◆ **POLECENIE**: Przepisz bez zmian wiersze od początku materiału aż do wiersza z „式，我們都能提供專業且細緻的美甲服務。”, łącznie z nim.

----- MATERIAŁ ŹRÓDŁOWY

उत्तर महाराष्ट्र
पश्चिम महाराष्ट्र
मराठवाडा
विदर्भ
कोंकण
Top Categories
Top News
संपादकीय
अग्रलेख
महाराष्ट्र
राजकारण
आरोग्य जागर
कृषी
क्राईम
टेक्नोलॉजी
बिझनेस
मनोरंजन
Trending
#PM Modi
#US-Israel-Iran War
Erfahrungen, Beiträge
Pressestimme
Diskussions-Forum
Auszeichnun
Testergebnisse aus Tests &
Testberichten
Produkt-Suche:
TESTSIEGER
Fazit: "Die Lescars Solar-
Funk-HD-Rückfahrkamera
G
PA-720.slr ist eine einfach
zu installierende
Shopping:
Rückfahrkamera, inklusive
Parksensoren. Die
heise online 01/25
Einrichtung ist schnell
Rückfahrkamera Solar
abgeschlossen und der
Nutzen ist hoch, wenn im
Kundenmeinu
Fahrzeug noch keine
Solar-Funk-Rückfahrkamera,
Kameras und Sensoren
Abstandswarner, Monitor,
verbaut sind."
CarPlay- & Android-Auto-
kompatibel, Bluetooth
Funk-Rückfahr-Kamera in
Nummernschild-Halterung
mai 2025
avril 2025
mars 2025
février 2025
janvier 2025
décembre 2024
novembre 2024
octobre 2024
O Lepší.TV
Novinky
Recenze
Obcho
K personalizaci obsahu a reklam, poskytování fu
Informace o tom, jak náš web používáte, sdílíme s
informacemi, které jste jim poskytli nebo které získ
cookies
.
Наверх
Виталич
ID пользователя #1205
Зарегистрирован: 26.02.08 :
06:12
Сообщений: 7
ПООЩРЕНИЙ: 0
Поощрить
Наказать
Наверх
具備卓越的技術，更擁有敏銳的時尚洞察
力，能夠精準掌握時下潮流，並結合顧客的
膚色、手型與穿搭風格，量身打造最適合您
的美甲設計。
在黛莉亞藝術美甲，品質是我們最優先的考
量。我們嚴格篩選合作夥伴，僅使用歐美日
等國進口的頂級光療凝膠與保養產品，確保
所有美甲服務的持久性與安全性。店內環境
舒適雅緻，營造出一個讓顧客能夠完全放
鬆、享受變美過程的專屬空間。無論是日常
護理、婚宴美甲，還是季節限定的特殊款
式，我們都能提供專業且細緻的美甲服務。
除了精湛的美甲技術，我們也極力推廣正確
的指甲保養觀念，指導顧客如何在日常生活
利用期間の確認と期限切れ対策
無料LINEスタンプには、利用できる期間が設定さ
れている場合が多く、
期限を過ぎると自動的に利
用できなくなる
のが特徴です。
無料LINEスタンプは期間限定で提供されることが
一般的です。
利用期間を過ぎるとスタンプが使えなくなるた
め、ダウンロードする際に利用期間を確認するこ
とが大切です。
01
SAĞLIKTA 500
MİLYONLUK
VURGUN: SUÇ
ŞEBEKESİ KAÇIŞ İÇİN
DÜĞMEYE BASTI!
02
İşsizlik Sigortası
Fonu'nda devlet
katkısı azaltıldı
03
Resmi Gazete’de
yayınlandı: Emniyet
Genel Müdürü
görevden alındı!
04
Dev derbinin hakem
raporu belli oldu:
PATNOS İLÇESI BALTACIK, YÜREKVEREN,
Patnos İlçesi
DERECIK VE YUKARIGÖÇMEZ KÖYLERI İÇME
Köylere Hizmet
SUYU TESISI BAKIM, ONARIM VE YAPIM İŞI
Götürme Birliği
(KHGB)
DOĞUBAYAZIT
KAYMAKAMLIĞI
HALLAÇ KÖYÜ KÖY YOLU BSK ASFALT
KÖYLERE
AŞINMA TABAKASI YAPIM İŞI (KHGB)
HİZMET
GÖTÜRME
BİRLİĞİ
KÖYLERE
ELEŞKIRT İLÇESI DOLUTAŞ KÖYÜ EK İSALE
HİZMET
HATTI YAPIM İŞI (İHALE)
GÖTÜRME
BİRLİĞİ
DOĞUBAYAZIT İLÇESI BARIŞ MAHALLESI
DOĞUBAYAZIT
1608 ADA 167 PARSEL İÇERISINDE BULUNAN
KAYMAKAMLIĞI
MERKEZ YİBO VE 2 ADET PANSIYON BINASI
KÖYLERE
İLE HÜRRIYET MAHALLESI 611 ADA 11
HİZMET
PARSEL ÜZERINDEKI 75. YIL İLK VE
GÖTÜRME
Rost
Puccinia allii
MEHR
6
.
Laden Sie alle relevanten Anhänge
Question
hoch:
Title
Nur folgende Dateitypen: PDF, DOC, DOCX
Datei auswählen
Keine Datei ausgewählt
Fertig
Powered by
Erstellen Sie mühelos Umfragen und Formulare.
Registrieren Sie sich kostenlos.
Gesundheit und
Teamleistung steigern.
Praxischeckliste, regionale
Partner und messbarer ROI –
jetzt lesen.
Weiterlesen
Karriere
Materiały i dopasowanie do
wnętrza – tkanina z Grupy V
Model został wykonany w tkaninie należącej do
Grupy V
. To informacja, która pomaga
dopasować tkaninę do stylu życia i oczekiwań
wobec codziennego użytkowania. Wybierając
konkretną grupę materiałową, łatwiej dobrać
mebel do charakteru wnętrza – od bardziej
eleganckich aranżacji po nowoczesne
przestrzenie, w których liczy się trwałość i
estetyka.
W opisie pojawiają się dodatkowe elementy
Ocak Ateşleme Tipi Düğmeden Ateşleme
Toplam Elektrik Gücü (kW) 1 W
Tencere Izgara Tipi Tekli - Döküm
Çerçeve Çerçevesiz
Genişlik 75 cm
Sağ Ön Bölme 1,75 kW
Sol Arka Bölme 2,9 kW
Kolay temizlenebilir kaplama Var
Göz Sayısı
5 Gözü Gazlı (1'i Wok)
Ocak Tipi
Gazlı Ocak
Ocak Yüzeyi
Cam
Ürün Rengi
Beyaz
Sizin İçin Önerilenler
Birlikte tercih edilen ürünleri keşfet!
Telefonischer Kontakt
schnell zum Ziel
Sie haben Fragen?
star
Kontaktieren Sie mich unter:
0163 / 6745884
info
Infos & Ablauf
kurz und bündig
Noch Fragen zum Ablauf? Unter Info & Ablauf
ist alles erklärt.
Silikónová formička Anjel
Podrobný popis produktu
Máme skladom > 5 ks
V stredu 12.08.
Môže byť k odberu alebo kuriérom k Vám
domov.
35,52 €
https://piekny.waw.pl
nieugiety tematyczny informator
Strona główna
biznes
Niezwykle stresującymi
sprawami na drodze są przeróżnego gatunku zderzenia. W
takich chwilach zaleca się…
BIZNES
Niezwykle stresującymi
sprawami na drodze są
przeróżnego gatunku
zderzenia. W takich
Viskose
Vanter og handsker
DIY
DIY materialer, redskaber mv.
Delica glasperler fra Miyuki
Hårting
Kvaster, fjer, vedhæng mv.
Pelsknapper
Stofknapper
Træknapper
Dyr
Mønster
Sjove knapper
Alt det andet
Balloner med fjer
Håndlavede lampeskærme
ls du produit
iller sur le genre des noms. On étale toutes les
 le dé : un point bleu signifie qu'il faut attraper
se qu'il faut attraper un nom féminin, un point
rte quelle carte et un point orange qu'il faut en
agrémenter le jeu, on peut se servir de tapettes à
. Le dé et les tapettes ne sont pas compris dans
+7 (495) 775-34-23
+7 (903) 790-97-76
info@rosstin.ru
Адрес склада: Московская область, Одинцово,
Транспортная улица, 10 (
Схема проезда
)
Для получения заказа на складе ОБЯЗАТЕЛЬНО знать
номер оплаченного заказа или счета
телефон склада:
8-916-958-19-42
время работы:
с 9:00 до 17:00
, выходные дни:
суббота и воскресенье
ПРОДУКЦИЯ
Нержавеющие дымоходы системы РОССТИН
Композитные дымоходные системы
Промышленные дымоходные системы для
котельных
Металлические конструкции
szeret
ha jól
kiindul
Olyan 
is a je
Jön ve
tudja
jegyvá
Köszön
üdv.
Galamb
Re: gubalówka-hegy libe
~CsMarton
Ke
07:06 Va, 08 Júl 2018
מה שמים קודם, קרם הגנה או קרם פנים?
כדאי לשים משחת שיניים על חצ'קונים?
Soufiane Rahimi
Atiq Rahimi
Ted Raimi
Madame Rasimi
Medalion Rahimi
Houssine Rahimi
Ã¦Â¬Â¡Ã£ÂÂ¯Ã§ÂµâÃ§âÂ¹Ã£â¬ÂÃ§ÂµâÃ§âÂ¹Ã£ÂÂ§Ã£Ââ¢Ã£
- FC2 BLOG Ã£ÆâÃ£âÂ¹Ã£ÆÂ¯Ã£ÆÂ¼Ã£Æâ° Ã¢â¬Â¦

----------

◆ **ODPOWIEDŹ**:
उत्तर महाराष्ट्र
पश्चिम महाराष्ट्र
मराठवाडा
विदर्भ
कोंकण
Top Categories
Top News
संपादकीय
अग्रलेख
महाराष्ट्र
राजकारण
आरोग्य जागर
कृषी
क्राईम
टेक्नोलॉजी
बिझनेस
मनोरंजन
Trending
#PM Modi
#US-Israel-Iran War
Erfahrungen, Beiträge
Pressestimme
Diskussions-Forum
Auszeichnun
Testergebnisse aus Tests &
Testberichten
Produkt-Suche:
TESTSIEGER
Fazit: "Die Lescars Solar-
Funk-HD-Rückfahrkamera
G
PA-720.slr ist eine einfach
zu installierende
Shopping:
Rückfahrkamera, inklusive
Parksensoren. Die
heise online 01/25
Einrichtung ist schnell
Rückfahrkamera Solar
abgeschlossen und der
Nutzen ist hoch, wenn im
Kundenmeinu
Fahrzeug noch keine
Solar-Funk-Rückfahrkamera,
Kameras und Sensoren
Abstandswarner, Monitor,
verbaut sind."
CarPlay- & Android-Auto-
kompatibel, Bluetooth
Funk-Rückfahr-Kamera in
Nummernschild-Halterung
mai 2025
avril 2025
mars 2025
février 2025
janvier 2025
décembre 2024
novembre 2024
octobre 2024
O Lepší.TV
Novinky
Recenze
Obcho
K personalizaci obsahu a reklam, poskytování fu
Informace o tom, jak náš web používáte, sdílíme s
informacemi, které jste jim poskytli nebo které získ
cookies
.
Наверх
Виталич
ID пользователя #1205
Зарегистрирован: 26.02.08 :
06:12
Сообщений: 7
ПООЩРЕНИЙ: 0
Поощрить
Наказать
Наверх
具備卓越的技術，更擁有敏銳的時尚洞察
力，能夠精準掌握時下潮流，並結合顧客的
膚色、手型與穿搭風格，量身打造最適合您
的美甲設計。
在黛莉亞藝術美甲，品質是我們最優先的考
量。我們嚴格篩選合作夥伴，僅使用歐美日
等國進口的頂級光療凝膠與保養產品，確保
所有美甲服務的持久性與安全性。店內環境
舒適雅緻，營造出一個讓顧客能夠完全放
鬆、享受變美過程的專屬空間。無論是日常
護理、婚宴美甲，還是季節限定的特殊款
式，我們都能提供專業且細緻的美甲服務。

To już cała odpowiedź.